[The Three Cities Trilogy by Emile Zola]@TWC D-Link book
The Three Cities Trilogy

BOOK V
3/242

And as they turned they perceived the basilica of the Sacred Heart, still domeless but already looking huge indeed in the moonbeams, whose clear white light accentuated its outlines and brought them into sharp relief against a mass of shadows.

Under the pale nocturnal sky, the edifice showed like a colossal monster, symbolical of provocation and sovereign dominion.

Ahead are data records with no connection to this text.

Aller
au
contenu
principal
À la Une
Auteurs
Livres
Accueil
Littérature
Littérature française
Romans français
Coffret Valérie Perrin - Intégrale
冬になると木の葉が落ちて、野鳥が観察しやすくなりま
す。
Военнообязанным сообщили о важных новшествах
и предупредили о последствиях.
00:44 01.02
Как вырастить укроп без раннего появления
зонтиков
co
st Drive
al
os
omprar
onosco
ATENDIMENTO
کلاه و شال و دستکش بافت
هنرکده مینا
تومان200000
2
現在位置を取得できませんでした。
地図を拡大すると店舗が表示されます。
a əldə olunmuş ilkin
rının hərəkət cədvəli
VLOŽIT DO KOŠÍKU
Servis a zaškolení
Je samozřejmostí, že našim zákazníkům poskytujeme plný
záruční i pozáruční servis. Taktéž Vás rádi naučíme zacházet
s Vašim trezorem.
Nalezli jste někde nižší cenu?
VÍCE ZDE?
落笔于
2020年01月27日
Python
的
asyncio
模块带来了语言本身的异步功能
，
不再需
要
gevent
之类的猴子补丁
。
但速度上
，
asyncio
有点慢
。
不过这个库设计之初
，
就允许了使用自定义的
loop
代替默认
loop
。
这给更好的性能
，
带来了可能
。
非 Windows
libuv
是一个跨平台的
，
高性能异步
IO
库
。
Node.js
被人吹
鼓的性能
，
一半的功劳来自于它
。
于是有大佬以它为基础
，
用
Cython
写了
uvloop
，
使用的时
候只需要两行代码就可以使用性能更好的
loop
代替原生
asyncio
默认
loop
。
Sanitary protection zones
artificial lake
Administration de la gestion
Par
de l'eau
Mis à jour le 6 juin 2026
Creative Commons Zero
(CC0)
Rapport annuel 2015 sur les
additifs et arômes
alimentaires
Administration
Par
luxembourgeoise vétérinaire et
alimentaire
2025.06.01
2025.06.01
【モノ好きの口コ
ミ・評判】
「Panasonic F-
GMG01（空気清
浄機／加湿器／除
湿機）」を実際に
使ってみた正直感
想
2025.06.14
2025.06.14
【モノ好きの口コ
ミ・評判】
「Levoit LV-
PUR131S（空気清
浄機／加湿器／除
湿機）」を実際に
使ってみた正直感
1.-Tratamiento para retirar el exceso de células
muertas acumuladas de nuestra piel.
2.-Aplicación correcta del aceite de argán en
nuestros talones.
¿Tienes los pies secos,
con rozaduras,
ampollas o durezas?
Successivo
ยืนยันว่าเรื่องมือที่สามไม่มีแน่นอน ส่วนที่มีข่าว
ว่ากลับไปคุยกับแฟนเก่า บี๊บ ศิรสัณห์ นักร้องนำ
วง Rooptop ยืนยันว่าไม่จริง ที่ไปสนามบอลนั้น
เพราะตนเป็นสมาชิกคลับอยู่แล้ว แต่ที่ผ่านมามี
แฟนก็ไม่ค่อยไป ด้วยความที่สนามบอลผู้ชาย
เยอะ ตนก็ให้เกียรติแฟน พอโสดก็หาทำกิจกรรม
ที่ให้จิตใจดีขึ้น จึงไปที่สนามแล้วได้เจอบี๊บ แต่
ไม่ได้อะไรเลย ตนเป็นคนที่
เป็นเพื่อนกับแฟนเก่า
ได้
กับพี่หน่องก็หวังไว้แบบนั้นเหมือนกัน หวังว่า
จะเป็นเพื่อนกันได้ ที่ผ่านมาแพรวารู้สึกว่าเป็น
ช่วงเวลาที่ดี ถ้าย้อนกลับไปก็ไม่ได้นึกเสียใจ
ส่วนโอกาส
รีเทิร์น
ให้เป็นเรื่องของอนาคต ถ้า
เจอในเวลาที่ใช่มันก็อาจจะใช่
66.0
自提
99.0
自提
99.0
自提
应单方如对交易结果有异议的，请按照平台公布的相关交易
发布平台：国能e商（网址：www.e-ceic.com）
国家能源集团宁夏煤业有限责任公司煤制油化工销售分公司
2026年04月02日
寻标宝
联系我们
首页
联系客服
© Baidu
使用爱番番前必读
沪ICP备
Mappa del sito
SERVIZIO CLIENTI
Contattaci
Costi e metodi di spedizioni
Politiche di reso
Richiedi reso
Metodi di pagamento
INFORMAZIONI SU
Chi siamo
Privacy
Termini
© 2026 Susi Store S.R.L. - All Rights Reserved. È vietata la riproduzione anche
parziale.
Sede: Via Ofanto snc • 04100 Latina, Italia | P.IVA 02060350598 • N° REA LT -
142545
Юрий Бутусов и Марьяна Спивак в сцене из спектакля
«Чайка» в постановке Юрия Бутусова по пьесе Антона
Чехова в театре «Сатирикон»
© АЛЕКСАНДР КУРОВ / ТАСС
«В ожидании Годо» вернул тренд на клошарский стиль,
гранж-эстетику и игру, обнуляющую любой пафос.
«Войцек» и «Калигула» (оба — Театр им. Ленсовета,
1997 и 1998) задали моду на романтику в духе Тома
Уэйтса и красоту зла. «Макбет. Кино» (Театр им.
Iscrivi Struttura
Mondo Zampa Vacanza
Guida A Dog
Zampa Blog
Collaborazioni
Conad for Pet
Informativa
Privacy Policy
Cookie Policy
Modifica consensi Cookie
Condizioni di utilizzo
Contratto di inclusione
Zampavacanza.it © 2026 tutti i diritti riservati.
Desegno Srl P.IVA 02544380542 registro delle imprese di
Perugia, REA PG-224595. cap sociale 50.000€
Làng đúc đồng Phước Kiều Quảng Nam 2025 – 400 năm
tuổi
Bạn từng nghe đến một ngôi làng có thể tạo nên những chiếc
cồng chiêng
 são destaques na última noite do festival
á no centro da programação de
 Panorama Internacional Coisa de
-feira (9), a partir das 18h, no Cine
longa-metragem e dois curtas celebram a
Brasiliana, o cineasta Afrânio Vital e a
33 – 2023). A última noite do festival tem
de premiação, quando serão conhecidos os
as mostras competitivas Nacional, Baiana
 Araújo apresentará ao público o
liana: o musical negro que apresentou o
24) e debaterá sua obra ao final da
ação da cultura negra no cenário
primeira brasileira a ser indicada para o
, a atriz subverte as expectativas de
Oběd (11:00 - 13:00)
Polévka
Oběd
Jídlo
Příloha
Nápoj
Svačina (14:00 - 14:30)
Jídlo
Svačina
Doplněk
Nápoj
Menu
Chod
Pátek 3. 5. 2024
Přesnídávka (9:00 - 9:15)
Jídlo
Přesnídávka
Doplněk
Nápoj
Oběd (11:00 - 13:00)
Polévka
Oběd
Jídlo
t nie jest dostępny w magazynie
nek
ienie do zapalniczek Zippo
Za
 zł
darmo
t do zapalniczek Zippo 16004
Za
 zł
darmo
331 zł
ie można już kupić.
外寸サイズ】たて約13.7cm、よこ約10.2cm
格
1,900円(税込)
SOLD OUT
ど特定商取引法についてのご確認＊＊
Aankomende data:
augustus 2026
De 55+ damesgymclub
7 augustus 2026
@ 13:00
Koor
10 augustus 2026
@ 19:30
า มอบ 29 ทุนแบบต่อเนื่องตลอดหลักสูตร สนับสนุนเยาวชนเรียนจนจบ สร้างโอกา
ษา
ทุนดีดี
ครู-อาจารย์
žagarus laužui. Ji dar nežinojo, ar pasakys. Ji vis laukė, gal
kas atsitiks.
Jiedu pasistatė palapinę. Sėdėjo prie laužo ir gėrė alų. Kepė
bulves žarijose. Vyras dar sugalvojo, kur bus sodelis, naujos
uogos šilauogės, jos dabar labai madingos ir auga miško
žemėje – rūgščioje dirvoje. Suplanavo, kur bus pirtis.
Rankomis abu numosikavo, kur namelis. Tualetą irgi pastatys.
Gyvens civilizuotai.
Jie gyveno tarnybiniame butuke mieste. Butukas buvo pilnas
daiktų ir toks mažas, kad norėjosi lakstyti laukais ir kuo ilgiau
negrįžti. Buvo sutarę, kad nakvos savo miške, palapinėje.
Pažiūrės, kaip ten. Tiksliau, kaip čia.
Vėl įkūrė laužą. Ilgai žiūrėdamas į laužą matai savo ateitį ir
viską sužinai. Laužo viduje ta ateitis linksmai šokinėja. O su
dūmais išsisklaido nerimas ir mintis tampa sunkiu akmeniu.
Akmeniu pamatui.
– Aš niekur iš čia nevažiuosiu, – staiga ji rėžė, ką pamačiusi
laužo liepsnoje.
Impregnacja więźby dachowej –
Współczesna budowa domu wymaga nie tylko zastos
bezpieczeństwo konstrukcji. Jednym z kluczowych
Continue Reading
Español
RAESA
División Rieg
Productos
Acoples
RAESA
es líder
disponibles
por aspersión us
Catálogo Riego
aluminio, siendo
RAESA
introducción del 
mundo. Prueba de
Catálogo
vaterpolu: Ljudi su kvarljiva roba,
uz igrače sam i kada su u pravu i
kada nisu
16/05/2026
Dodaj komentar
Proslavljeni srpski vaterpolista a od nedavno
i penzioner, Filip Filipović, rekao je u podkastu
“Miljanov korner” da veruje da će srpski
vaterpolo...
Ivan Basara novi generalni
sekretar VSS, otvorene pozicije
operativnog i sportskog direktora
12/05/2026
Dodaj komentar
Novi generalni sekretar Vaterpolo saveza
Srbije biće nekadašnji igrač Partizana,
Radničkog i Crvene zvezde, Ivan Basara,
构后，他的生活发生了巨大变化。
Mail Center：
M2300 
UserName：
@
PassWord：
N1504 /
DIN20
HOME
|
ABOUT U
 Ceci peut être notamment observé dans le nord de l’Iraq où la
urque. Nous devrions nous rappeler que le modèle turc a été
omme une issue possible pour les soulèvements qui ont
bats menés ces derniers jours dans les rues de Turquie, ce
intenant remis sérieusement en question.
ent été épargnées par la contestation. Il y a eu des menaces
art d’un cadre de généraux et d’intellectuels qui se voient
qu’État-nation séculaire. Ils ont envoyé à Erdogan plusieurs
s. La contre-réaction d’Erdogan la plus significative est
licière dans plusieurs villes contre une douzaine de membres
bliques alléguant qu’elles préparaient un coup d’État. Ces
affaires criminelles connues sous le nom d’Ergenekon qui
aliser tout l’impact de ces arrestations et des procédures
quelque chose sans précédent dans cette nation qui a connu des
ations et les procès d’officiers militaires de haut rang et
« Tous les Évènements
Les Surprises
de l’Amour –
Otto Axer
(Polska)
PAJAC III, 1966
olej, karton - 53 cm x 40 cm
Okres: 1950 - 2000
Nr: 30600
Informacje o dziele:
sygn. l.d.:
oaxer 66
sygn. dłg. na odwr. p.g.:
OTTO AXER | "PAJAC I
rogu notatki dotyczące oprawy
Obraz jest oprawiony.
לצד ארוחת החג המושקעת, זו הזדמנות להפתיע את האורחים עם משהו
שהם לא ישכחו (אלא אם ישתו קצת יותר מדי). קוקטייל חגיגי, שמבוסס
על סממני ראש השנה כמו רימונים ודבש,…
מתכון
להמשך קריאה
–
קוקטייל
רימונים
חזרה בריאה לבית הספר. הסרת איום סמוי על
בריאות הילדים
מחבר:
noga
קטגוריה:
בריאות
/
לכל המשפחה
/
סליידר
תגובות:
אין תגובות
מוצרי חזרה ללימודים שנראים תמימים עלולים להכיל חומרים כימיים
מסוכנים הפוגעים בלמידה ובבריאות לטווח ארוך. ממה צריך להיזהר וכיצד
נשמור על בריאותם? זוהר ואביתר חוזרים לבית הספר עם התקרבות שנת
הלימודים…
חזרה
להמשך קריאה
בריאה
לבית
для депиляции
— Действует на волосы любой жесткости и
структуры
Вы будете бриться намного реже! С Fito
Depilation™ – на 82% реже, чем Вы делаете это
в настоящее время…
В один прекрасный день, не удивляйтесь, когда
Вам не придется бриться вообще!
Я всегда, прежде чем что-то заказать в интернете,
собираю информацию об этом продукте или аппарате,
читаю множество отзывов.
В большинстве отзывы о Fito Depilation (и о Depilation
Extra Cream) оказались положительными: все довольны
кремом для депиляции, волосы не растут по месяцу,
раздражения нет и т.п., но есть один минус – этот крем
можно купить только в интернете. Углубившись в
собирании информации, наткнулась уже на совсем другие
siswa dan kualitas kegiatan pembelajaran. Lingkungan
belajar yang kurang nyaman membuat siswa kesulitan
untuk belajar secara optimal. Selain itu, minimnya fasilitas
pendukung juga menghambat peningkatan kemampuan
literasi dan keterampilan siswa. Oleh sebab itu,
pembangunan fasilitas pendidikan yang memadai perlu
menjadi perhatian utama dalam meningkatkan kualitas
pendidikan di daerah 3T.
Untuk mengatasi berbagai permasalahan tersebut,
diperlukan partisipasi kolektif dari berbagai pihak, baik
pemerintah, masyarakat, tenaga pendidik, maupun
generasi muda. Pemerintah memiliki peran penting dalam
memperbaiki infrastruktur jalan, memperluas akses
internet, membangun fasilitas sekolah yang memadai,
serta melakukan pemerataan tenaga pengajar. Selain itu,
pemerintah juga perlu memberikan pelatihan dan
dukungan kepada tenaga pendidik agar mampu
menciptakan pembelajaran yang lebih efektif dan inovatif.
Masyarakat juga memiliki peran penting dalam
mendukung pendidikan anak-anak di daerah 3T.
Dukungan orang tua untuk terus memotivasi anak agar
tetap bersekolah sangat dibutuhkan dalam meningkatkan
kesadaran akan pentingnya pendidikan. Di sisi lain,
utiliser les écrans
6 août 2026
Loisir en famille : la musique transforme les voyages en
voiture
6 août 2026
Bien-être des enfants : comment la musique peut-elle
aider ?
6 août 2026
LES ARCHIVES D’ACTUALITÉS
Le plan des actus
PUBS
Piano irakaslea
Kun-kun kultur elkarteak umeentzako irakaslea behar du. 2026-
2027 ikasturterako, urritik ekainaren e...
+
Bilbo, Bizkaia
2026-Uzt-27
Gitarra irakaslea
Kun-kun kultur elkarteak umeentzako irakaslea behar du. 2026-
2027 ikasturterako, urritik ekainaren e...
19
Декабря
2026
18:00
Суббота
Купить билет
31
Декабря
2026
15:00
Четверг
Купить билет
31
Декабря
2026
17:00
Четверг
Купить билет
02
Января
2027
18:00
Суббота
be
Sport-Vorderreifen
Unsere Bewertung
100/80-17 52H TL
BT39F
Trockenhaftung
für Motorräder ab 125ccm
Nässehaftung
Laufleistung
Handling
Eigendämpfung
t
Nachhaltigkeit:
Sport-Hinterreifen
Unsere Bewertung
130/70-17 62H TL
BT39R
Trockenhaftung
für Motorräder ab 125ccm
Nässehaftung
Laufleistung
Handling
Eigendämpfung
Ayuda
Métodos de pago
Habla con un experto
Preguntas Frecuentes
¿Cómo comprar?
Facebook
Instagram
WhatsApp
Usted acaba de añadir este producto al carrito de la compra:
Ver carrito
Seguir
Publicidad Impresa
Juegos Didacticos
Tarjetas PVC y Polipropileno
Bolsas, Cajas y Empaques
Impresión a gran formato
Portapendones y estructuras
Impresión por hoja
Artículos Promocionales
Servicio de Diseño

Never before had Guillaume found it so huge, never had it appeared to him to dominate Paris, even in the latter's hours of slumber, with such stubborn and overwhelming might.
This wounded him so keenly in the state of mind in which he found himself, that he could not help exclaiming: "Ah! they chose a good site for it, and how stupid it was to let them do so! I know of nothing more nonsensical; Paris crowned and dominated by that temple of idolatry! How impudent it is, what a buffet for the cause of reason after so many centuries of science, labour, and battle! And to think of it being reared over Paris, the one city in the world which ought never to have been soiled in this fashion! One can understand it at Lourdes and Rome; but not in Paris, in the very field of intelligence which has been so deeply ploughed, and whence the future is sprouting.

It is a declaration of war, an insolent proclamation that they hope to conquer Paris also!" Guillaume usually evinced all the tolerance of a _savant_, for whom religions are simply social phenomena.

He even willingly admitted the grandeur or grace of certain Catholic legends.